All Of Nonparametric Statistics written by Larry Wasserman and has been published by Springer Science & Business Media this book supported file pdf, txt, epub, kindle and other format this book has been release on 2006-09-10 with Mathematics categories.


There are many books on various aspects of nonparametric inference such as density estimation, nonparametric regression, bootstrapping, and wavelets methods. But it is hard to ?nd all these topics covered in one place. The goal of this text is to provide readers with a single book where they can ?nd a brief account of many of the modern topics in nonparametric inference. The book is aimed at master’s-level or Ph. D. -level statistics and computer science students. It is also suitable for researchersin statistics, machine lea- ing and data mining who want to get up to speed quickly on modern n- parametric methods. My goal is to quickly acquaint the reader with the basic concepts in many areas rather than tackling any one topic in great detail. In the interest of covering a wide range of topics, while keeping the book short, I have opted to omit most proofs.
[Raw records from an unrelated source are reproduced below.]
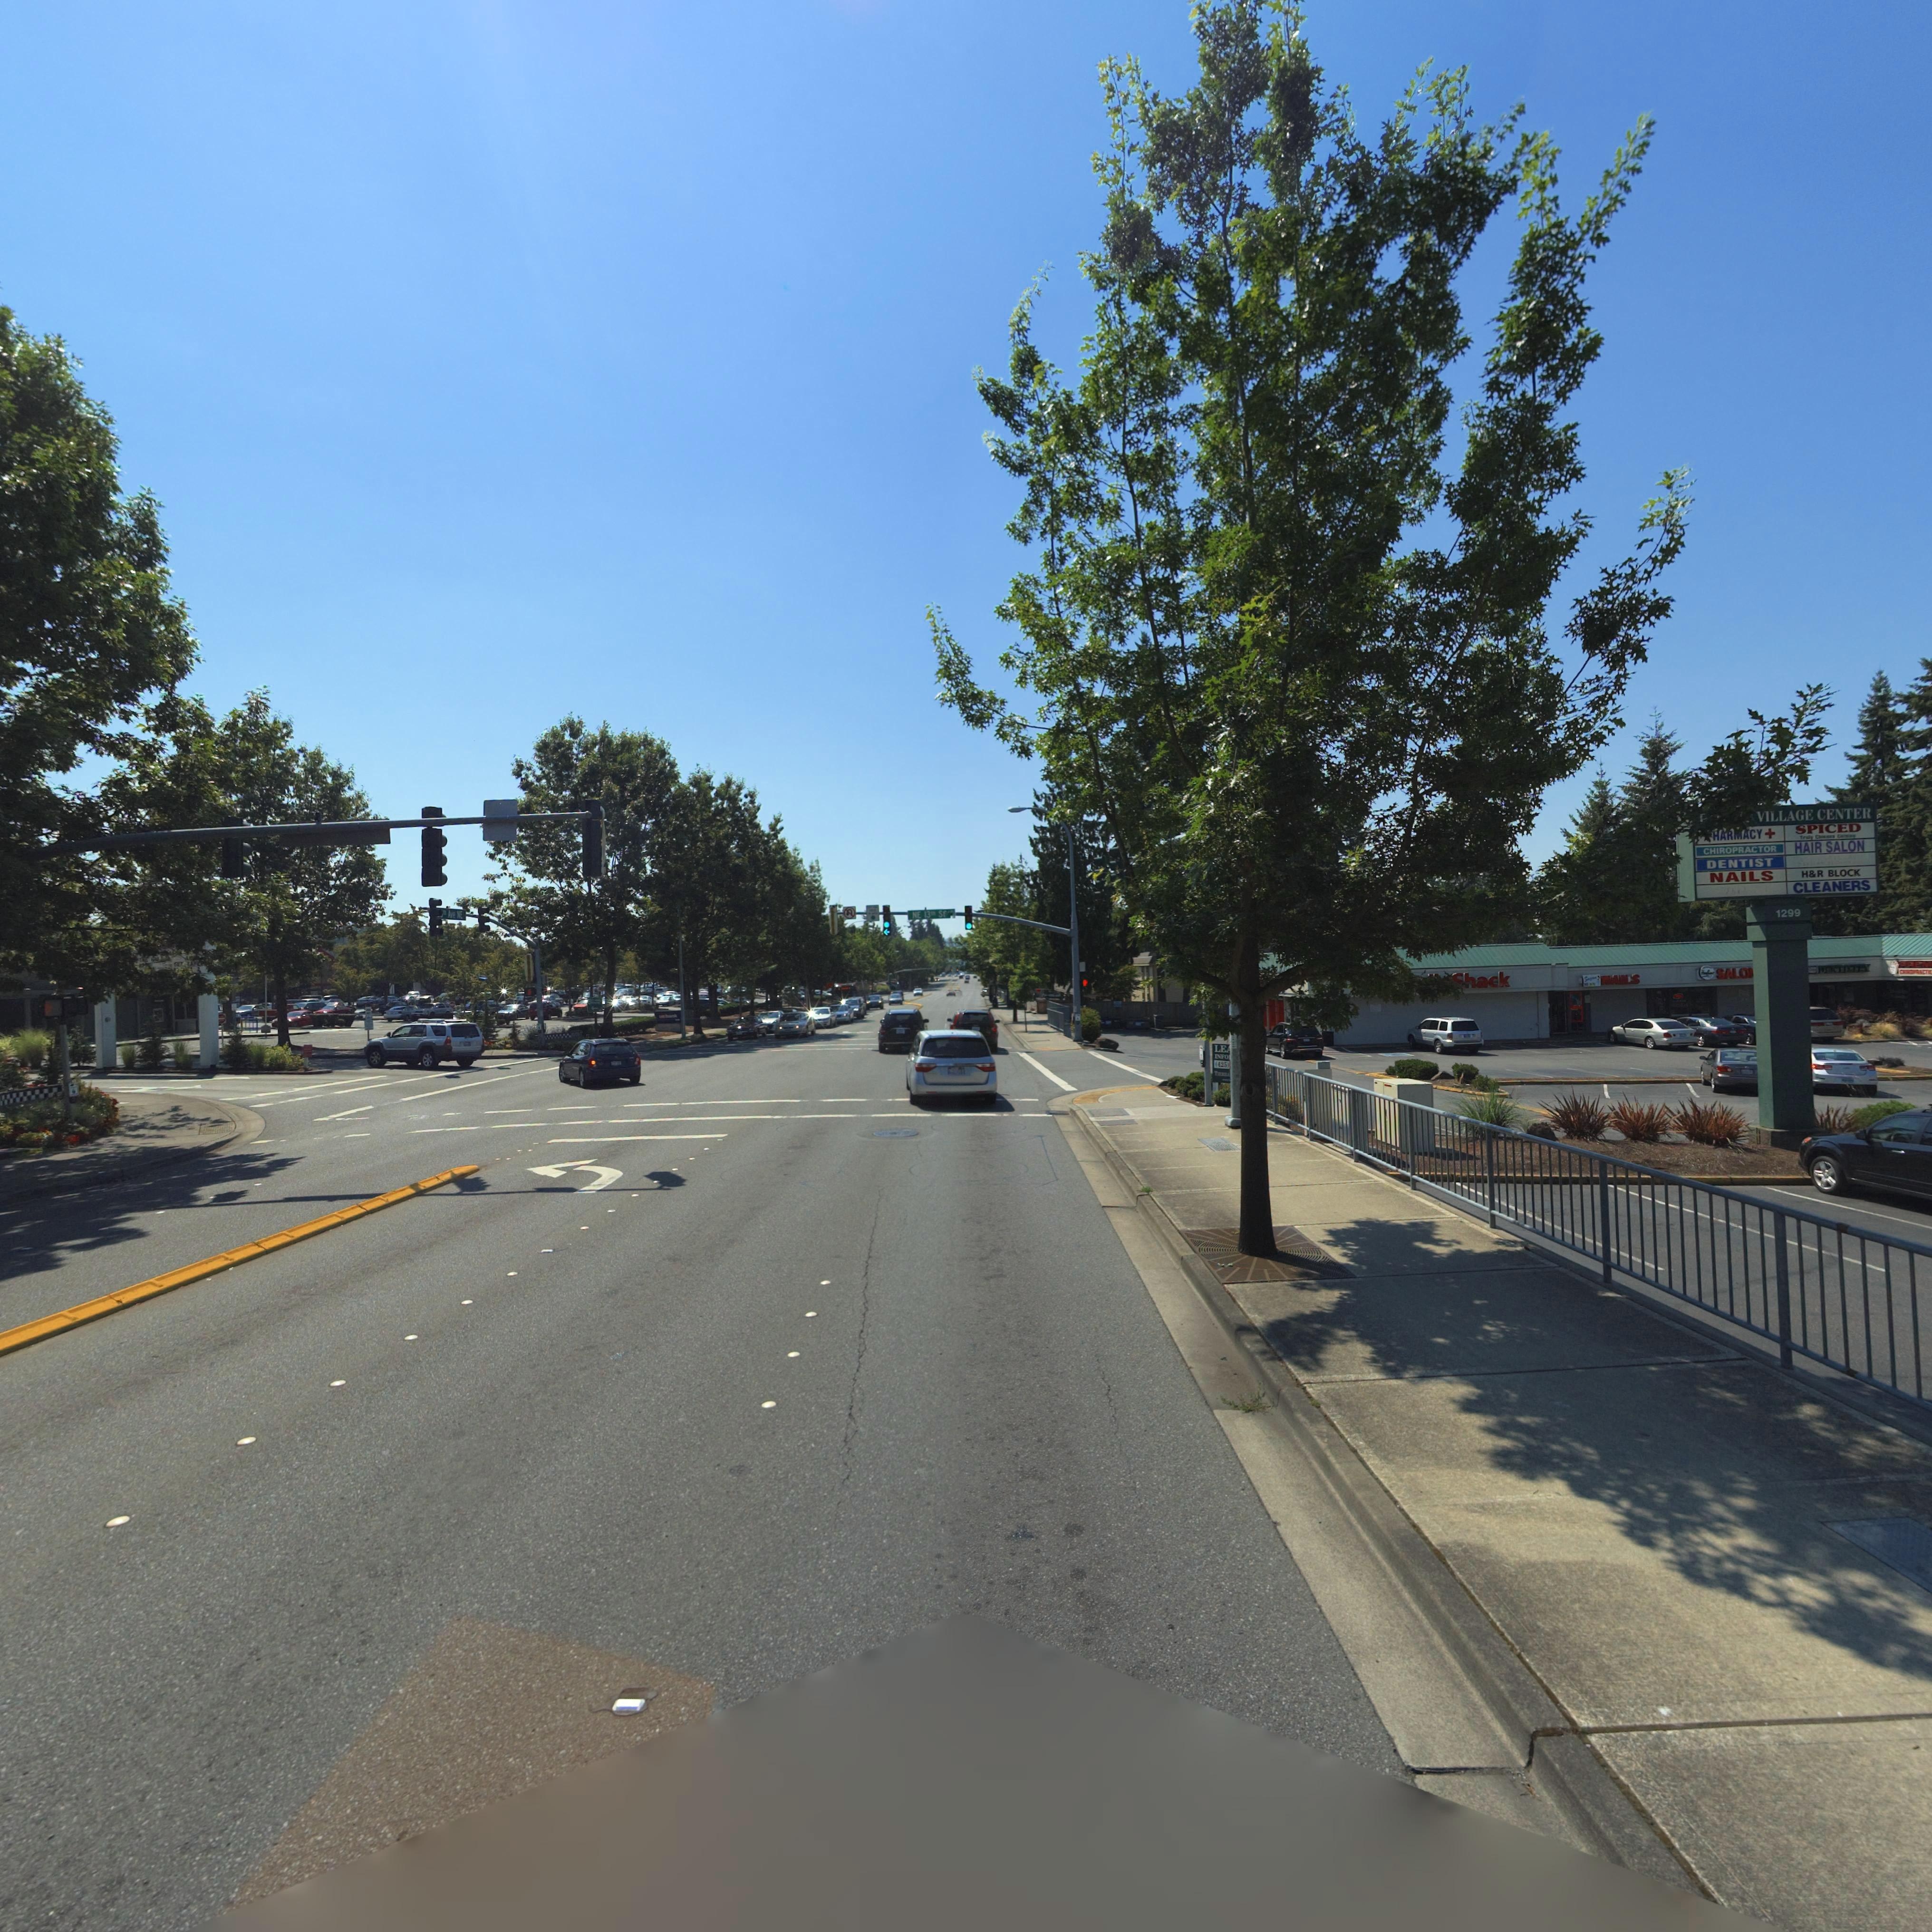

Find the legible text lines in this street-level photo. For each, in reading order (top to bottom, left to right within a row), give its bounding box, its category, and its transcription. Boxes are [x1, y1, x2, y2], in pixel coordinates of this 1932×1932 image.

[1795, 823, 1862, 834] BusinessName: SPICED
[1702, 845, 1777, 855] BusinessName: CHIROPRACTOR
[1795, 839, 1867, 854] BusinessName: HAIR SALON
[1705, 856, 1775, 869] BusinessName: DENTIST
[1708, 869, 1775, 884] BusinessName: NAILS
[1800, 869, 1861, 878] BusinessName: H*R BLOCK
[1793, 879, 1872, 894] BusinessName: CLEANERS
[912, 910, 946, 918] StreetName: NE 13** St
[1775, 907, 1804, 919] StreetNumber: 1299
[1717, 966, 1749, 980] BusinessName: SALO
[1459, 973, 1510, 988] BusinessName: **ack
Bibliographic remarks point the reader to references that contain further details. Of course, I have had to choose topics to include andto omit,the title notwithstanding. For the mostpart,I decided to omit topics that are too big to cover in one chapter. For example, I do not cover classi?cation or nonparametric Bayesian inference. The book developed from my lecture notes for a half-semester (20 hours) course populated mainly by master’s-level students. For Ph. D.